■ WORK INSTRUCTIONS
Leave out the images and set down the records below exactly.

■ DATASET RECORDS
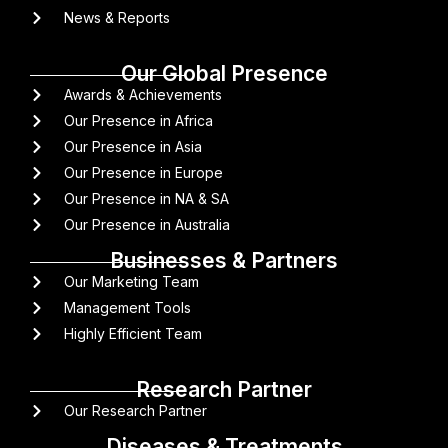
News & Reports
Our Global Presence
Awards & Achievements
Our Presence in Africa
Our Presence in Asia
Our Presence in Europe
Our Presence in NA & SA
Our Presence in Australia
Businesses & Partners
Our Marketing Team
Management Tools
Highly Efficient Team
Research Partner
Our Research Partner
Diseases & Treatments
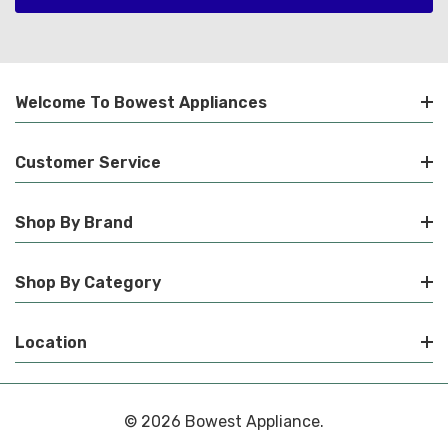
Welcome To Bowest Appliances
Customer Service
Shop By Brand
Shop By Category
Location
© 2026 Bowest Appliance.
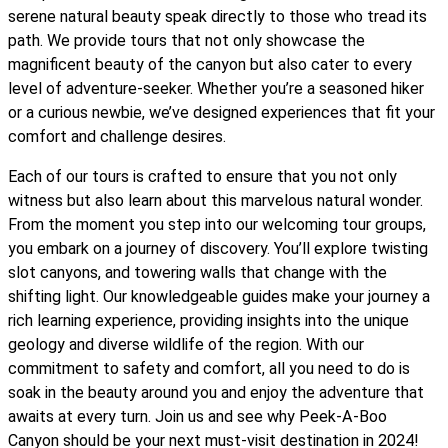
serene natural beauty speak directly to those who tread its
path. We provide tours that not only showcase the
magnificent beauty of the canyon but also cater to every
level of adventure-seeker. Whether you’re a seasoned hiker
or a curious newbie, we’ve designed experiences that fit your
comfort and challenge desires.
Each of our tours is crafted to ensure that you not only
witness but also learn about this marvelous natural wonder.
From the moment you step into our welcoming tour groups,
you embark on a journey of discovery. You’ll explore twisting
slot canyons, and towering walls that change with the
shifting light. Our knowledgeable guides make your journey a
rich learning experience, providing insights into the unique
geology and diverse wildlife of the region. With our
commitment to safety and comfort, all you need to do is
soak in the beauty around you and enjoy the adventure that
awaits at every turn. Join us and see why Peek-A-Boo
Canyon should be your next must-visit destination in 2024!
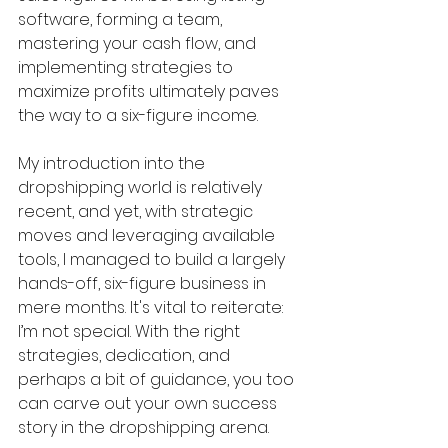
software, forming a team, 
mastering your cash flow, and 
implementing strategies to 
maximize profits ultimately paves 
the way to a six-figure income.
My introduction into the 
dropshipping world is relatively 
recent, and yet, with strategic 
moves and leveraging available 
tools, I managed to build a largely 
hands-off, six-figure business in 
mere months. It's vital to reiterate: 
I’m not special. With the right 
strategies, dedication, and 
perhaps a bit of guidance, you too 
can carve out your own success 
story in the dropshipping arena.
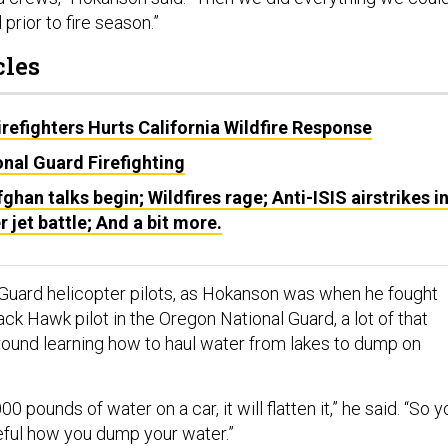
 prior to fire season.”
cles
irefighters Hurts California Wildfire Response
nal Guard Firefighting
fghan talks begin; Wildfires rage; Anti-ISIS airstrikes i
r jet battle; And a bit more.
Guard helicopter pilots, as Hokanson was when he fought
ack Hawk pilot in the Oregon National Guard, a lot of that
around learning how to haul water from lakes to dump on
 pounds of water on a car, it will flatten it,” he said. “So y
eful how you dump your water.”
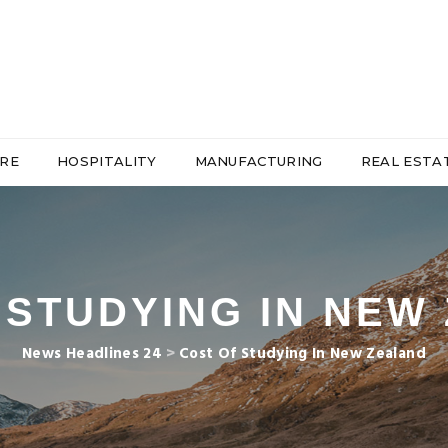
RE
HOSPITALITY
MANUFACTURING
REAL ESTA
 STUDYING IN NEW
News Headlines 24
>
Cost Of Studying In New Zealand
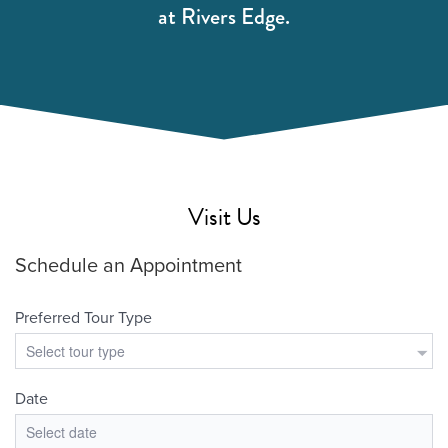
at Rivers Edge.
Visit Us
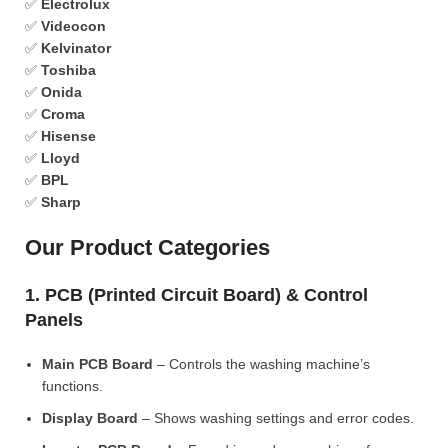
✅
Electrolux
✅
Videocon
✅
Kelvinator
✅
Toshiba
✅
Onida
✅
Croma
✅
Hisense
✅
Lloyd
✅
BPL
✅
Sharp
Our Product Categories
1. PCB (Printed Circuit Board) & Control
Panels
Main PCB Board
– Controls the washing machine’s
functions.
Display Board
– Shows washing settings and error codes.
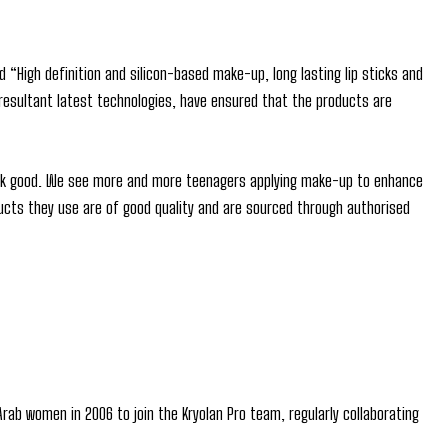
“High definition and silicon-based make-up, long lasting lip sticks and
 resultant latest technologies, have ensured that the products are
look good. We see more and more teenagers applying make-up to enhance
ducts they use are of good quality and are sourced through authorised
Arab women in 2006 to join the Kryolan Pro team, regularly collaborating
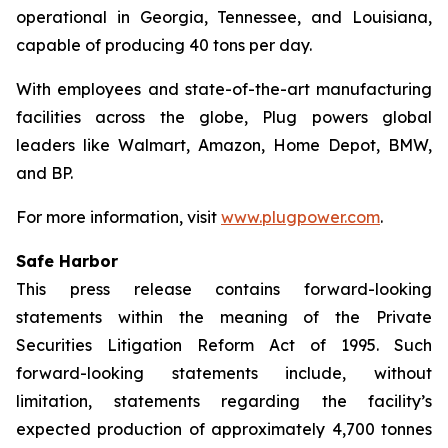
operational in Georgia, Tennessee, and Louisiana,
capable of producing 40 tons per day.
With employees and state-of-the-art manufacturing
facilities across the globe, Plug powers global
leaders like Walmart, Amazon, Home Depot, BMW,
and BP.
For more information, visit
www.plugpower.com
.
Safe Harbor
This press release contains forward-looking
statements within the meaning of the Private
Securities Litigation Reform Act of 1995. Such
forward-looking statements include, without
limitation, statements regarding the facility’s
expected production of approximately 4,700 tonnes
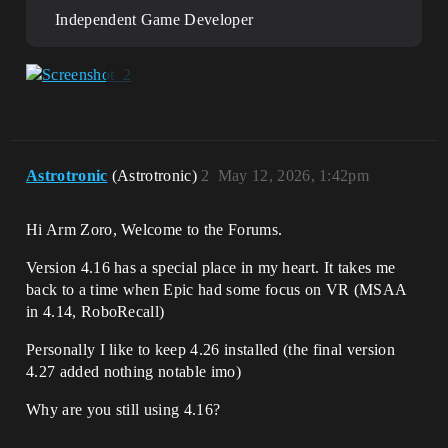
Independent Game Developer
Astrotronic
(Astrotronic)
2
May 12, 2026, 1:42pm
Hi Arm Zoro, Welcome to the Forums.
Version 4.16 has a special place in my heart. It takes me
back to a time when Epic had some focus on VR (MSAA
in 4.14, RoboRecall)
Personally I like to keep 4.26 installed (the final version
4.27 added nothing notable imo)
Why are you still using 4.16?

■ EXERCISE OUTPUT
News & Reports
Our Global Presence
Awards & Achievements
Our Presence in Africa
Our Presence in Asia
Our Presence in Europe
Our Presence in NA & SA
Our Presence in Australia
Businesses & Partners
Our Marketing Team
Management Tools
Highly Efficient Team
Research Partner
Our Research Partner
Diseases & Treatments
Welcome To Bowest Appliances
Customer Service
Shop By Brand
Shop By Category
Location
© 2026 Bowest Appliance.
serene natural beauty speak directly to those who tread its
path. We provide tours that not only showcase the
magnificent beauty of the canyon but also cater to every
level of adventure-seeker. Whether you’re a seasoned hiker
or a curious newbie, we’ve designed experiences that fit your
comfort and challenge desires.
Each of our tours is crafted to ensure that you not only
witness but also learn about this marvelous natural wonder.
From the moment you step into our welcoming tour groups,
you embark on a journey of discovery. You’ll explore twisting
slot canyons, and towering walls that change with the
shifting light. Our knowledgeable guides make your journey a
rich learning experience, providing insights into the unique
geology and diverse wildlife of the region. With our
commitment to safety and comfort, all you need to do is
soak in the beauty around you and enjoy the adventure that
awaits at every turn. Join us and see why Peek-A-Boo
Canyon should be your next must-visit destination in 2024!
software, forming a team, 
mastering your cash flow, and 
implementing strategies to 
maximize profits ultimately paves 
the way to a six-figure income.
My introduction into the 
dropshipping world is relatively 
recent, and yet, with strategic 
moves and leveraging available 
tools, I managed to build a largely 
hands-off, six-figure business in 
mere months. It's vital to reiterate: 
I’m not special. With the right 
strategies, dedication, and 
perhaps a bit of guidance, you too 
can carve out your own success 
story in the dropshipping arena.
 prior to fire season.”
cles
irefighters Hurts California Wildfire Response
nal Guard Firefighting
fghan talks begin; Wildfires rage; Anti-ISIS airstrikes i
r jet battle; And a bit more.
Guard helicopter pilots, as Hokanson was when he fought
ack Hawk pilot in the Oregon National Guard, a lot of that
around learning how to haul water from lakes to dump on
 pounds of water on a car, it will flatten it,” he said. “So y
eful how you dump your water.”
RE
HOSPITALITY
MANUFACTURING
REAL ESTA
 STUDYING IN NEW
News Headlines 24
>
Cost Of Studying In New Zealand
at Rivers Edge.
Visit Us
✅
Electrolux
✅
Videocon
✅
Kelvinator
✅
Toshiba
✅
Onida
✅
Croma
✅
Hisense
✅
Lloyd
✅
BPL
✅
Sharp
Our Product Categories
1. PCB (Printed Circuit Board) & Control
Panels
Main PCB Board
– Controls the washing machine’s
functions.
Display Board
– Shows washing settings and error codes.
“High definition and silicon-based make-up, long lasting lip sticks and
 resultant latest technologies, have ensured that the products are
look good. We see more and more teenagers applying make-up to enhance
ducts they use are of good quality and are sourced through authorised
Arab women in 2006 to join the Kryolan Pro team, regularly collaborating
operational in Georgia, Tennessee, and Louisiana,
capable of producing 40 tons per day.
With employees and state-of-the-art manufacturing
facilities across the globe, Plug powers global
leaders like Walmart, Amazon, Home Depot, BMW,
and BP.
For more information, visit
www.plugpower.com
.
Safe Harbor
This press release contains forward-looking
statements within the meaning of the Private
Securities Litigation Reform Act of 1995. Such
forward-looking statements include, without
limitation, statements regarding the facility’s
expected production of approximately 4,700 tonnes
Independent Game Developer
Astrotronic
(Astrotronic)
2
May 12, 2026, 1:42pm
Hi Arm Zoro, Welcome to the Forums.
Version 4.16 has a special place in my heart. It takes me
back to a time when Epic had some focus on VR (MSAA
in 4.14, RoboRecall)
Personally I like to keep 4.26 installed (the final version
4.27 added nothing notable imo)
Why are you still using 4.16?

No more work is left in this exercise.